Here is the playbook I wish existed when I started.

Job stalling is not a bug, it is a design constraint

A job "stalls" in BullMQ when a worker locks a job but fails to renew the lock before it expires. The job returns to the waiting queue and gets picked up by another worker. This is correct behavior — it is the dead-worker recovery mechanism.

The problem is that at load, workers that are legitimately processing can stall if:

  • The job does CPU-heavy synchronous work that blocks the event loop long enough to miss a lock renewal
  • The worker machine goes under memory pressure and the process pauses
  • The job awaits an external call that takes longer than lockDuration

Default lockDuration is 30 seconds. Default lockRenewTime is lockDuration / 2, so 15 seconds. If your external call can take 45 seconds, you will stall.

Fix: Set lockDuration to 2× your p99 job duration. For jobs that call external APIs, add an explicit timeout at the HTTP layer that is shorter than your lockDuration so you fail fast instead of stall slow.

Worker concurrency is a Redis connection multiplier

Each BullMQ worker with concurrency: N opens N + 2 Redis connections (one per concurrent job, plus the blocking listener and the event emitter). If you have 10 workers with concurrency: 10, you have 120 Redis connections before your application connections.

This is fine until it isn't. We hit ElastiCache connection limits on a Saturday when we auto-scaled under load and suddenly had 40 worker pods.

Fix: Calculate your connection budget at architecture time. Use a Redis connection pooler or set concurrency conservatively per pod and scale horizontally instead of vertically.

Separate queues by failure tolerance

We started with one queue. We ended with five. The division that mattered:

  • Critical — payment events, auth callbacks. Small concurrency, high retries, paged on failure.
  • Standard — MCP tool invocations, media processing jobs. Normal retries, alert on failure.
  • Background — analytics, cache warming, email digests. No retries, no alerts, let them drop.
  • Scheduled — cron-style recurring work. One worker, no concurrency.
  • Dead letter — failed jobs from critical queue, moved here for inspection and manual replay.

Mixing these into one queue means your analytics backlog can delay your payment events. The separation cost is a few extra queue declarations and worker instances. Worth it.

The delayed job trap

BullMQ's delay option schedules a job to be processed after N milliseconds. Under the hood, this is a sorted set in Redis keyed by processAt timestamp. A single worker polls this set to move due jobs to the waiting queue.

If that worker goes down, delayed jobs accumulate. When it comes back up, it processes the backlog, but there is now a thundering herd on the target queue.

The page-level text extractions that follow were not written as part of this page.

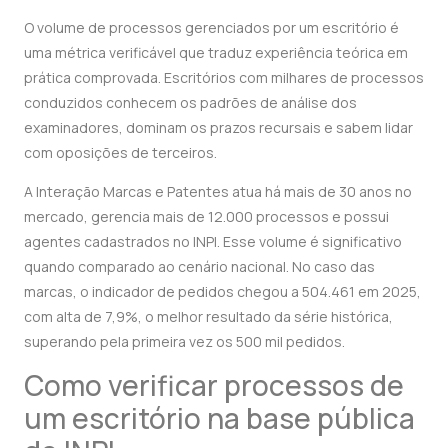
O volume de processos gerenciados por um escritório é
uma métrica verificável que traduz experiência teórica em
prática comprovada. Escritórios com milhares de processos
conduzidos conhecem os padrões de análise dos
examinadores, dominam os prazos recursais e sabem lidar
com oposições de terceiros.
A Interação Marcas e Patentes atua há mais de 30 anos no
mercado, gerencia mais de 12.000 processos e possui
agentes cadastrados no INPI. Esse volume é significativo
quando comparado ao cenário nacional. No caso das
marcas, o indicador de pedidos chegou a 504.461 em 2025,
com alta de 7,9%, o melhor resultado da série histórica,
superando pela primeira vez os 500 mil pedidos.
Como verificar processos de
um escritório na base pública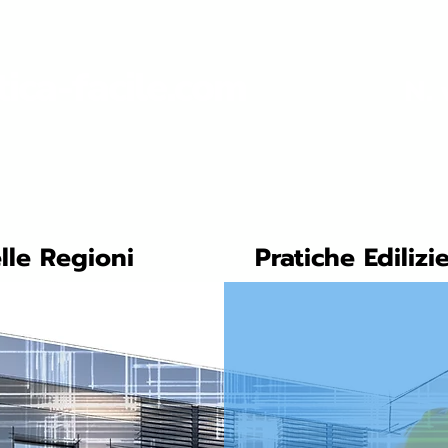
tica-facile.com
N. 
lle Regioni
Pratiche Edilizi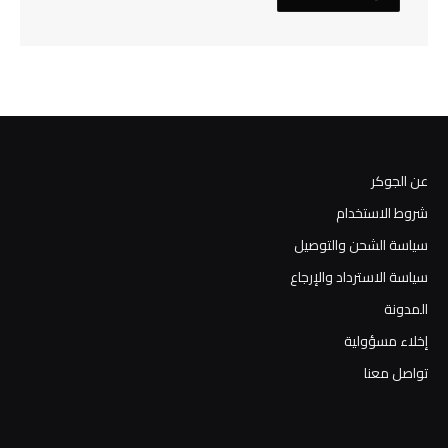
عن الجوكر
شروط الاستخدام
سياسة الشحن والتوصيل
سياسة الاسترداد والإرجاع
المدونة
إخلاء مسؤولية
تواصل معنا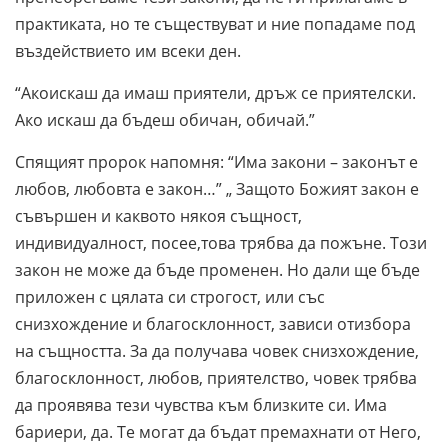
практиката, но те съществуват и ние попадаме под
въздействието им всеки ден.
“Акоискаш да имаш приятели, дръж се приятелски.
Ако искаш да бъдеш обичан, обичай.”
Спящият пророк напомня: “Има закони – законът е
любов, любовта е закон…” „ Защото Божият закон е
съвършен и каквото някоя същност,
индивидуалност, посее,това трябва да пожъне. Този
закон не може да бъде променен. Но дали ще бъде
приложен с цялата си строгост, или със
снизхождение и благосклонност, зависи отизбора
на същността. За да получава човек снизхождение,
благосклонност, любов, приятелство, човек трябва
да проявява тези чувства към близките си. Има
бариери, да. Те могат да бъдат премахнати от Него,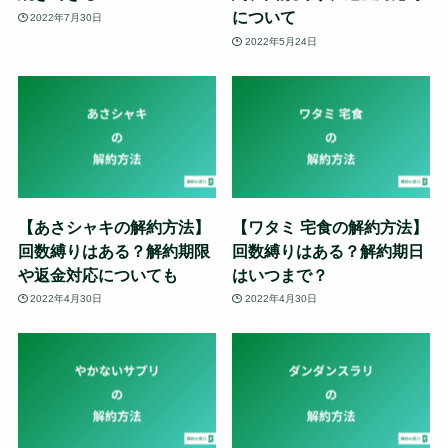
について
2022年7月30日
2022年5月24日
【あさシャキの解約方法】
【ワタミ 宅食の解約方法】
回数縛りはある？解約期限
回数縛りはある？解約期日
や返金対応についても
はいつまで？
2022年4月30日
2022年4月30日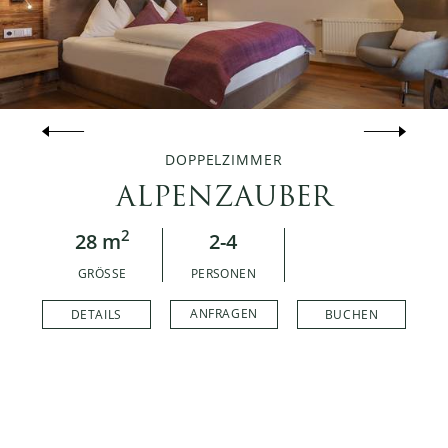
DOPPELZIMMER
ALPENZAUBER
2
28 m
2-4
GRÖSSE
PERSONEN
ANFRAGEN
DETAILS
BUCHEN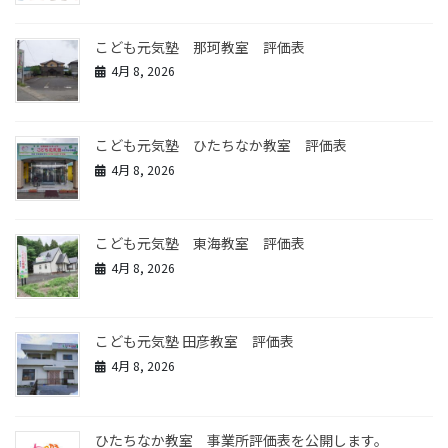
こども元気塾 那珂教室 評価表
4月 8, 2026
こども元気塾 ひたちなか教室 評価表
4月 8, 2026
こども元気塾 東海教室 評価表
4月 8, 2026
こども元気塾 田彦教室 評価表
4月 8, 2026
ひたちなか教室 事業所評価表を公開します。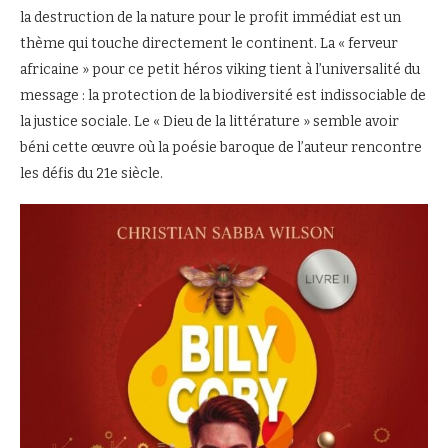
la destruction de la nature pour le profit immédiat est un
thème qui touche directement le continent. La « ferveur
africaine » pour ce petit héros viking tient à l’universalité du
message : la protection de la biodiversité est indissociable de
la justice sociale. Le « Dieu de la littérature » semble avoir
béni cette œuvre où la poésie baroque de l’auteur rencontre
les défis du 21e siècle.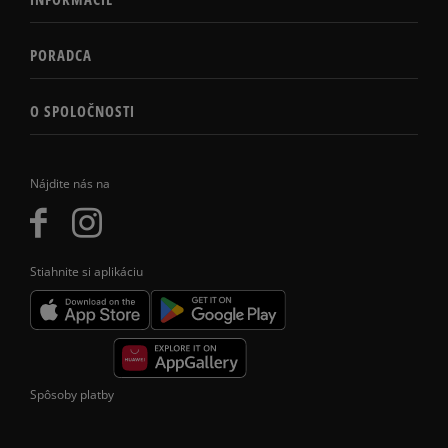
PORADCA
O SPOLOČNOSTI
Nájdite nás na
Stiahnite si aplikáciu
Spôsoby platby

We hit this after a deploy that rolled all workers simultaneously. Three minutes of accumulated delayed jobs all became due at once.

Fix: Use removeOnComplete and removeOnFail aggressively to keep the queue lean. For delay-heavy workloads, consider a dedicated scheduler worker and rate-limit the transition from delayed to waiting.

Visibility into running jobs

The built-in Bull Board UI is useful for debugging but not enough for production monitoring. What actually matters:

  • Queue depth trend (not just current count)
  • Job duration p50/p95 by job name
  • Stall rate per worker
  • Failed job volume with error type breakdown

We emit these as custom metrics to OpenTelemetry and plot them in Grafana. The correlation between stall rate and memory pressure on the worker pods was only visible after we tracked both in the same dashboard.

If you are running BullMQ at any non-trivial scale, instrument before you need it.